> ASSIGNMENT
Looking at the entries below, state how many lines contain the word "shoulder". Give the number alone.

**** AVAILABLE DATA

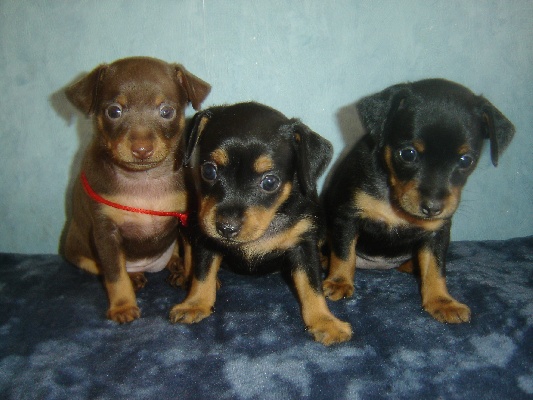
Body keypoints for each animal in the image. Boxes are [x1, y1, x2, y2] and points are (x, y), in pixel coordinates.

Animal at [64, 56, 210, 323]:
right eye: (114, 111)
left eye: (166, 111)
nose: (142, 149)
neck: (144, 179)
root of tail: (148, 266)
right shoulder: (105, 232)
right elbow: (114, 274)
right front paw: (122, 306)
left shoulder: (185, 218)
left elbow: (192, 254)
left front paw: (189, 278)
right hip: (76, 250)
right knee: (100, 267)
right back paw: (134, 277)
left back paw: (175, 266)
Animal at [169, 102, 352, 345]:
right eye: (208, 170)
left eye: (269, 182)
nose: (226, 228)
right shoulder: (206, 239)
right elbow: (202, 272)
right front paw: (195, 303)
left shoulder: (304, 244)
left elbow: (312, 286)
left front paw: (325, 321)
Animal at [322, 79, 515, 323]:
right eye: (408, 153)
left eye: (465, 160)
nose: (433, 208)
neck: (393, 195)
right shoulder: (347, 216)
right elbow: (344, 253)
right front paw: (339, 282)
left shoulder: (437, 232)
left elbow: (435, 268)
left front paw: (441, 301)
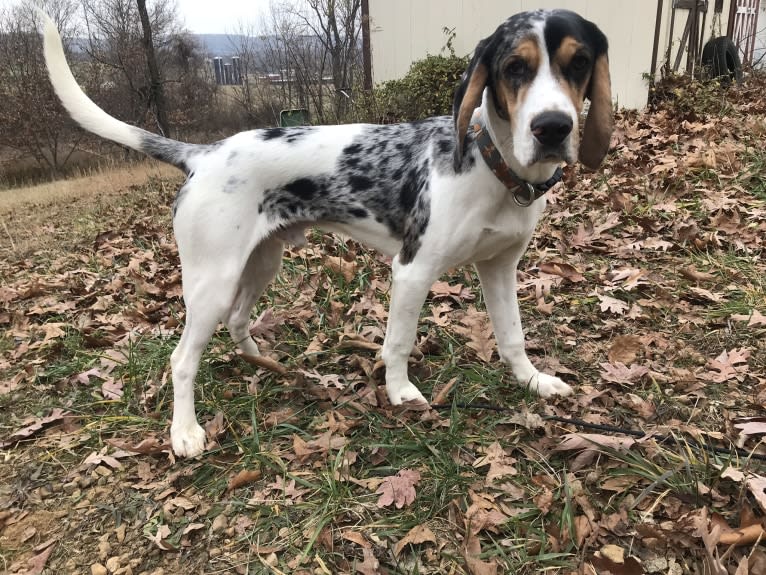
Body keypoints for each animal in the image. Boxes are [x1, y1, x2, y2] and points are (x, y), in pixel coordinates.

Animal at [40, 7, 612, 460]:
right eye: (515, 68)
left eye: (578, 63)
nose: (553, 128)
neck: (492, 166)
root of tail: (203, 154)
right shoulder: (412, 271)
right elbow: (398, 343)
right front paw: (401, 394)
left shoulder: (500, 267)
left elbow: (513, 337)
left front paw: (533, 381)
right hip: (212, 281)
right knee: (182, 360)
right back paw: (185, 432)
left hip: (261, 263)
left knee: (237, 320)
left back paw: (264, 363)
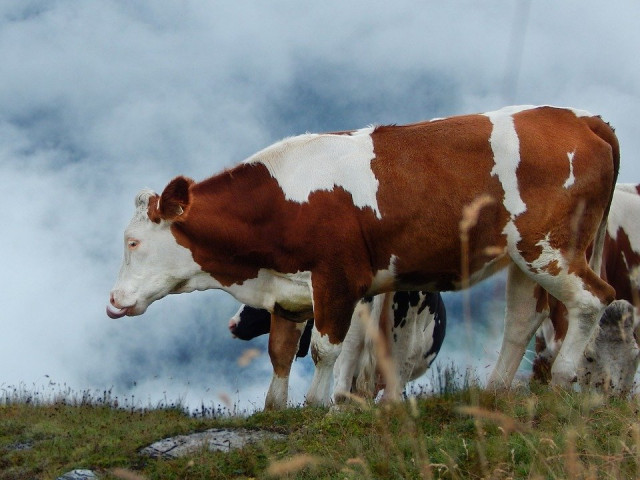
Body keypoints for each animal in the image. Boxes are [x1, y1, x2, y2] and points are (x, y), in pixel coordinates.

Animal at [109, 105, 620, 398]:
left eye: (133, 242)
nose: (113, 301)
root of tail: (578, 117)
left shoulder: (338, 280)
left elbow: (325, 353)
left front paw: (315, 409)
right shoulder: (289, 292)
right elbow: (280, 354)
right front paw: (277, 413)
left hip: (549, 248)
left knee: (592, 299)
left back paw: (561, 382)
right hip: (523, 256)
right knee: (522, 320)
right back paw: (496, 394)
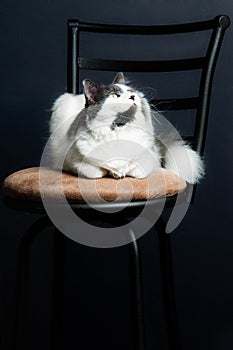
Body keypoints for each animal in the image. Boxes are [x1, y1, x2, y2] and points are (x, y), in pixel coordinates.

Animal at [49, 72, 204, 185]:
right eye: (113, 96)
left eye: (130, 91)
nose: (132, 96)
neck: (119, 130)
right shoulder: (73, 162)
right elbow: (97, 171)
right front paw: (113, 172)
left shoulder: (149, 159)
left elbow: (134, 169)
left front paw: (120, 171)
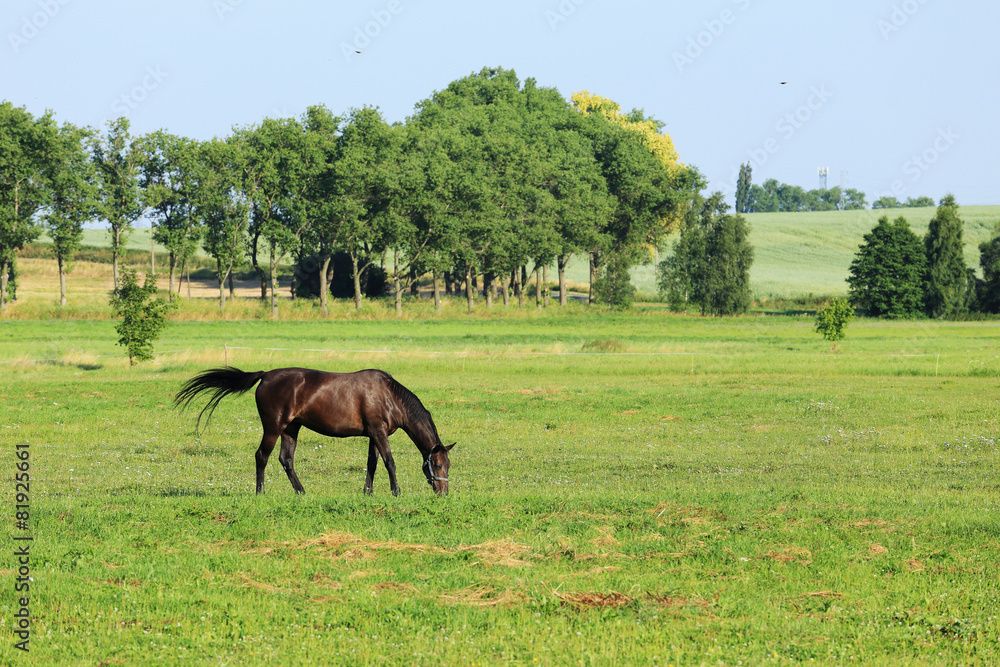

********

> OUTPUT FOR THIS TASK
12